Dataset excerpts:
.....
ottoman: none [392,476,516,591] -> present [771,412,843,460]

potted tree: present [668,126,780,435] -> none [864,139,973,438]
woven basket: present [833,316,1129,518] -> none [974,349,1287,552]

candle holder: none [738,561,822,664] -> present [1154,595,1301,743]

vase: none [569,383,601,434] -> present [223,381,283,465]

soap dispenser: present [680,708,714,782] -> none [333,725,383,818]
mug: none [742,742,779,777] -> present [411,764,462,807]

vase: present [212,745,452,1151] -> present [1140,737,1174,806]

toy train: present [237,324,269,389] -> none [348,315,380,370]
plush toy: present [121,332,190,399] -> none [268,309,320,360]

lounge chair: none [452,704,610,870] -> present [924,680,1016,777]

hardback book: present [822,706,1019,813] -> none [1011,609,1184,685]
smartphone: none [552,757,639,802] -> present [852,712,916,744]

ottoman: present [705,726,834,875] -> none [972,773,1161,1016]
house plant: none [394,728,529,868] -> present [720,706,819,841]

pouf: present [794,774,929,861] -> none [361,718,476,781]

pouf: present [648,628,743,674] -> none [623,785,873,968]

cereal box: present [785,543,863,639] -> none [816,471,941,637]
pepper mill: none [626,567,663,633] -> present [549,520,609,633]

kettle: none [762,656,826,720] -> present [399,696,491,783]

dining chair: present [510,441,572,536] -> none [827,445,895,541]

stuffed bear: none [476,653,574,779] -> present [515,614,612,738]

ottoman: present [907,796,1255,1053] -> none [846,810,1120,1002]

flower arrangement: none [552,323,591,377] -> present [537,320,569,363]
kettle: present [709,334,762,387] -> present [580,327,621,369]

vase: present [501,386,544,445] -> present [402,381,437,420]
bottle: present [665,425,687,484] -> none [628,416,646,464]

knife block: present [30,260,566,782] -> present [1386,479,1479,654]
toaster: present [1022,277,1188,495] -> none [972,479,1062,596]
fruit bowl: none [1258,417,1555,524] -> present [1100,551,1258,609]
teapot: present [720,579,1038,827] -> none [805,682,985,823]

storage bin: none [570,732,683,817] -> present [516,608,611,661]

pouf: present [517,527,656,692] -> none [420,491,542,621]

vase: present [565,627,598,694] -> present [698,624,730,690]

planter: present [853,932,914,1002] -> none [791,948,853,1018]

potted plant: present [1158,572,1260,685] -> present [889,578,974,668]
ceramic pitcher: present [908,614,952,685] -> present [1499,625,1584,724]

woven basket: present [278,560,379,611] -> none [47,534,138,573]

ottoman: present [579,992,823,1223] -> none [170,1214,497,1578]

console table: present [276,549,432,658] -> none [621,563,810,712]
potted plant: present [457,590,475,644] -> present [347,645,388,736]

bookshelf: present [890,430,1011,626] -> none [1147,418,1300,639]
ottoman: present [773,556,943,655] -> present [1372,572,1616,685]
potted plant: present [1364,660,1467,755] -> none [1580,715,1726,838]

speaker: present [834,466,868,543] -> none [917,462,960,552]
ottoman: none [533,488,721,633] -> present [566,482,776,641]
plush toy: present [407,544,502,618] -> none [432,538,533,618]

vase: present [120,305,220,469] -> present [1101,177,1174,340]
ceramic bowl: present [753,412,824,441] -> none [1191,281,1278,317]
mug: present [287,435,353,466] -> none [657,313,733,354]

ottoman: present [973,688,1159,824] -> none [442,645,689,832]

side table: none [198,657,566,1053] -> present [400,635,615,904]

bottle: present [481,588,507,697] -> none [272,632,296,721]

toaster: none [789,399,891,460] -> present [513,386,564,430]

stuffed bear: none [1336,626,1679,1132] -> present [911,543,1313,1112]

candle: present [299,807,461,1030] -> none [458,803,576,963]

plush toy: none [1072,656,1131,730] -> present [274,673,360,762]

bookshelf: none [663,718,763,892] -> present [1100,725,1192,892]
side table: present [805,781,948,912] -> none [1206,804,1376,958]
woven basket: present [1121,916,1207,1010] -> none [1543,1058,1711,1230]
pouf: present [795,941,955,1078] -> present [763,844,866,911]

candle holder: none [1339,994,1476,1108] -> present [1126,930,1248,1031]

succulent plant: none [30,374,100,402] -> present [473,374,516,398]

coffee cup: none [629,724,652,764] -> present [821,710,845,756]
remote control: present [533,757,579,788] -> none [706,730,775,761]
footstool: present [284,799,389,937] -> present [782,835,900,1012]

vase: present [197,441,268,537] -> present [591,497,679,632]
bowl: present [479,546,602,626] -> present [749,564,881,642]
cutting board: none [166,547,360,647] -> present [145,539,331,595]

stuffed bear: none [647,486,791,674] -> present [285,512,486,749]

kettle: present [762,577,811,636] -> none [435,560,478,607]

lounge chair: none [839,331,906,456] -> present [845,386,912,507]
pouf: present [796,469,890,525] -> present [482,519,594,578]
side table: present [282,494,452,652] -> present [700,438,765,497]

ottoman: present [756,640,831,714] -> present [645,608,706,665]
.....
Your assignment: Retype the data in full, and keep every line identical to the original.

Response:
ottoman: none [392,476,516,591] -> present [771,412,843,460]

potted tree: present [668,126,780,435] -> none [864,139,973,438]
woven basket: present [833,316,1129,518] -> none [974,349,1287,552]

candle holder: none [738,561,822,664] -> present [1154,595,1301,743]

vase: none [569,383,601,434] -> present [223,381,283,465]

soap dispenser: present [680,708,714,782] -> none [333,725,383,818]
mug: none [742,742,779,777] -> present [411,764,462,807]

vase: present [212,745,452,1151] -> present [1140,737,1174,806]

toy train: present [237,324,269,389] -> none [348,315,380,370]
plush toy: present [121,332,190,399] -> none [268,309,320,360]

lounge chair: none [452,704,610,870] -> present [924,680,1016,777]

hardback book: present [822,706,1019,813] -> none [1011,609,1184,685]
smartphone: none [552,757,639,802] -> present [852,712,916,744]

ottoman: present [705,726,834,875] -> none [972,773,1161,1016]
house plant: none [394,728,529,868] -> present [720,706,819,841]

pouf: present [794,774,929,861] -> none [361,718,476,781]

pouf: present [648,628,743,674] -> none [623,785,873,968]

cereal box: present [785,543,863,639] -> none [816,471,941,637]
pepper mill: none [626,567,663,633] -> present [549,520,609,633]

kettle: none [762,656,826,720] -> present [399,696,491,783]

dining chair: present [510,441,572,536] -> none [827,445,895,541]

stuffed bear: none [476,653,574,779] -> present [515,614,612,738]

ottoman: present [907,796,1255,1053] -> none [846,810,1120,1002]

flower arrangement: none [552,323,591,377] -> present [537,320,569,363]
kettle: present [709,334,762,387] -> present [580,327,621,369]

vase: present [501,386,544,445] -> present [402,381,437,420]
bottle: present [665,425,687,484] -> none [628,416,646,464]

knife block: present [30,260,566,782] -> present [1386,479,1479,654]
toaster: present [1022,277,1188,495] -> none [972,479,1062,596]
fruit bowl: none [1258,417,1555,524] -> present [1100,551,1258,609]
teapot: present [720,579,1038,827] -> none [805,682,985,823]

storage bin: none [570,732,683,817] -> present [516,608,611,661]

pouf: present [517,527,656,692] -> none [420,491,542,621]

vase: present [565,627,598,694] -> present [698,624,730,690]

planter: present [853,932,914,1002] -> none [791,948,853,1018]

potted plant: present [1158,572,1260,685] -> present [889,578,974,668]
ceramic pitcher: present [908,614,952,685] -> present [1499,625,1584,724]

woven basket: present [278,560,379,611] -> none [47,534,138,573]

ottoman: present [579,992,823,1223] -> none [170,1214,497,1578]

console table: present [276,549,432,658] -> none [621,563,810,712]
potted plant: present [457,590,475,644] -> present [347,645,388,736]

bookshelf: present [890,430,1011,626] -> none [1147,418,1300,639]
ottoman: present [773,556,943,655] -> present [1372,572,1616,685]
potted plant: present [1364,660,1467,755] -> none [1580,715,1726,838]

speaker: present [834,466,868,543] -> none [917,462,960,552]
ottoman: none [533,488,721,633] -> present [566,482,776,641]
plush toy: present [407,544,502,618] -> none [432,538,533,618]

vase: present [120,305,220,469] -> present [1101,177,1174,340]
ceramic bowl: present [753,412,824,441] -> none [1191,281,1278,317]
mug: present [287,435,353,466] -> none [657,313,733,354]

ottoman: present [973,688,1159,824] -> none [442,645,689,832]

side table: none [198,657,566,1053] -> present [400,635,615,904]

bottle: present [481,588,507,697] -> none [272,632,296,721]

toaster: none [789,399,891,460] -> present [513,386,564,430]

stuffed bear: none [1336,626,1679,1132] -> present [911,543,1313,1112]

candle: present [299,807,461,1030] -> none [458,803,576,963]

plush toy: none [1072,656,1131,730] -> present [274,673,360,762]

bookshelf: none [663,718,763,892] -> present [1100,725,1192,892]
side table: present [805,781,948,912] -> none [1206,804,1376,958]
woven basket: present [1121,916,1207,1010] -> none [1543,1058,1711,1230]
pouf: present [795,941,955,1078] -> present [763,844,866,911]

candle holder: none [1339,994,1476,1108] -> present [1126,930,1248,1031]

succulent plant: none [30,374,100,402] -> present [473,374,516,398]

coffee cup: none [629,724,652,764] -> present [821,710,845,756]
remote control: present [533,757,579,788] -> none [706,730,775,761]
footstool: present [284,799,389,937] -> present [782,835,900,1012]

vase: present [197,441,268,537] -> present [591,497,679,632]
bowl: present [479,546,602,626] -> present [749,564,881,642]
cutting board: none [166,547,360,647] -> present [145,539,331,595]

stuffed bear: none [647,486,791,674] -> present [285,512,486,749]

kettle: present [762,577,811,636] -> none [435,560,478,607]

lounge chair: none [839,331,906,456] -> present [845,386,912,507]
pouf: present [796,469,890,525] -> present [482,519,594,578]
side table: present [282,494,452,652] -> present [700,438,765,497]

ottoman: present [756,640,831,714] -> present [645,608,706,665]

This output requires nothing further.